Breaking down the components, first exports:
- Exports of goods and services decreased $0.6 billion, or 0.3 percent, in July to $194.4 billion. Exports of goods decreased $0.4 billion and exports of services decreased $0.1 billion.
- The decrease in exports of goods mostly reflected decreases in consumer goods ($0.7 billion) and in automotive vehicles, parts, and engines ($0.6 billion). An increase in capital goods ($0.9 billion) partly offset the decreases.
- The decrease in exports of services mostly reflected a decrease in travel (for all purposes including education) ($0.3 billion).
- Imports of goods and services decreased $0.4 billion, or 0.2 percent, in July to $238.1 billion. Imports of goods decreased $0.5 billion and imports of services increased less than $0.1 billion.
- The decrease in imports of goods mostly reflected decreases in automotive vehicles, parts, and engines ($0.8 billion) and in industrial supplies and materials ($0.7 billion). An increase in capital goods ($1.3 billion) partly offset the decreases.
- Imports of services were nearly unchanged, reflecting small and offsetting changes across all categories.
Broken down by geography, the July figures showed:
- Surpluses with South and Central America ($3.5), Hong Kong ($2.8), Brazil ($0.8), Saudi Arabia ($0.8), and Singapore ($0.7).
- Deficits with China ($31.8), European Union ($12.1), Japan ($5.5), Mexico ($5.4), Germany ($5.3), Italy ($2.4), India ($1.9), Taiwan ($1.9), South Korea ($1.8), France ($1.3), Canada ($0.9), United Kingdom ($0.2), and OPEC ($0.1).
- The surplus with South and Central America increased $0.9 billion to $3.5 billion in July. Exports increased $1.0 billion to $12.9 billion and imports increased $0.1 billion to $9.4 billion.
- The balance with Saudi Arabia shifted from a deficit of less than $0.1 billion to a surplus of $0.8 billion in July. Exports increased $0.4 billion to $1.9 billion and imports decreased $0.4 billion to $1.2 billion.
The Trade deficit excluding petroleum was at $40.6 billion. in July
A closely watched metric, in light of recent declines in oil exports by OPEC (mostly Saudi Arabia) to the US, showed that July crude oil imports declined to $10.16 billion from $11.12 billion last month, representing 76.1% of total petroleum imports, with oil imports from OPEC falling to 40.4% of the total, while oil imports from Saudi Arabia fell 7.8m barrels. July non-crude petroleum imports widened to $3.2b from $3.1b m/m; 23.9% of total petroleum imports.

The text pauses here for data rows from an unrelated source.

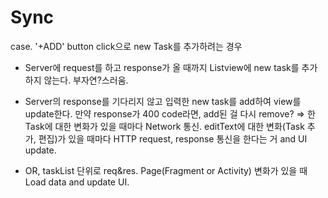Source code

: # Sync
case. '+ADD' button click으로 new Task를 추가하려는 경우  
- Server에 request를 하고 response가 올 때까지 Listview에 new task를 추가하지 않는다. 부자연?스러움.
- Server의 response를 기다리지 않고 입력한 new task를 add하여 view를 update한다. 만약 response가 400 code라면, add된 걸 다시 remove?
=> 한 Task에 대한 변화가 있을 때마다 Network 통신. editText에 대한 변화(Task 추가, 편집)가 있을 때마다 HTTP request, response 통신을 한다는 거 and UI update.

- OR, taskList 단위로 req&res. Page(Fragment or Activity) 변화가 있을 때 Load data and update UI.

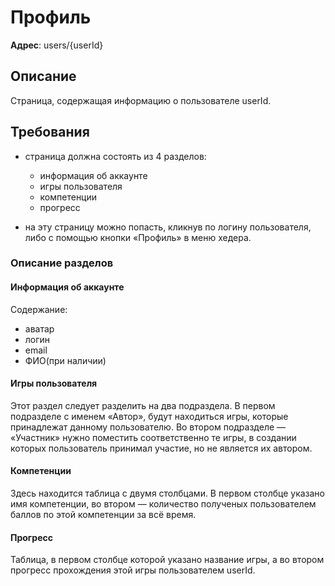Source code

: # Профиль

**Адрес**: users/{userId}

## Описание

Страница, содержащая информацию о пользователе userId.

## Требования

* страница должна состоять из 4 разделов:

    * информация об аккаунте
    * игры пользователя
    * компетенции
    * прогресс

* на эту страницу можно попасть, кликнув по логину пользователя, либо с помощью кнопки «Профиль» в меню хедера.

### Описание разделов

#### Информация об аккаунте

Содержание:

* аватар 
* логин
* email
* ФИО(при наличии)

#### Игры пользователя

Этот раздел следует разделить на два подраздела. В первом подразделе с именем «Автор», будут находиться игры, которые принадлежат данному пользователю. Во втором подразделе — «Участник» нужно поместить соответственно те игры, в создании которых пользователь принимал участие, но не является их автором.

#### Компетенции

Здесь находится таблица с двумя столбцами. В первом столбце указано имя компетенции, во втором — количество полученых пользователем баллов по этой компетенции за всё время.

#### Прогресс

Таблица, в первом столбце которой указано название игры, а во втором прогресс прохождения этой игры пользователем userId.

- Crude oil imports averaged 7.585m b/d in July compared to 8.292m b/d in June
- Oil imported from Canada and Mexico was 47.3% of total in July vs 48.7% in June
At the same time, Petroleum exports rose in real dollars to $10,867b in July after $10,354b in June.
In total, the report was largely in line, and will likely not have a material impact on Q3 GDP estimates.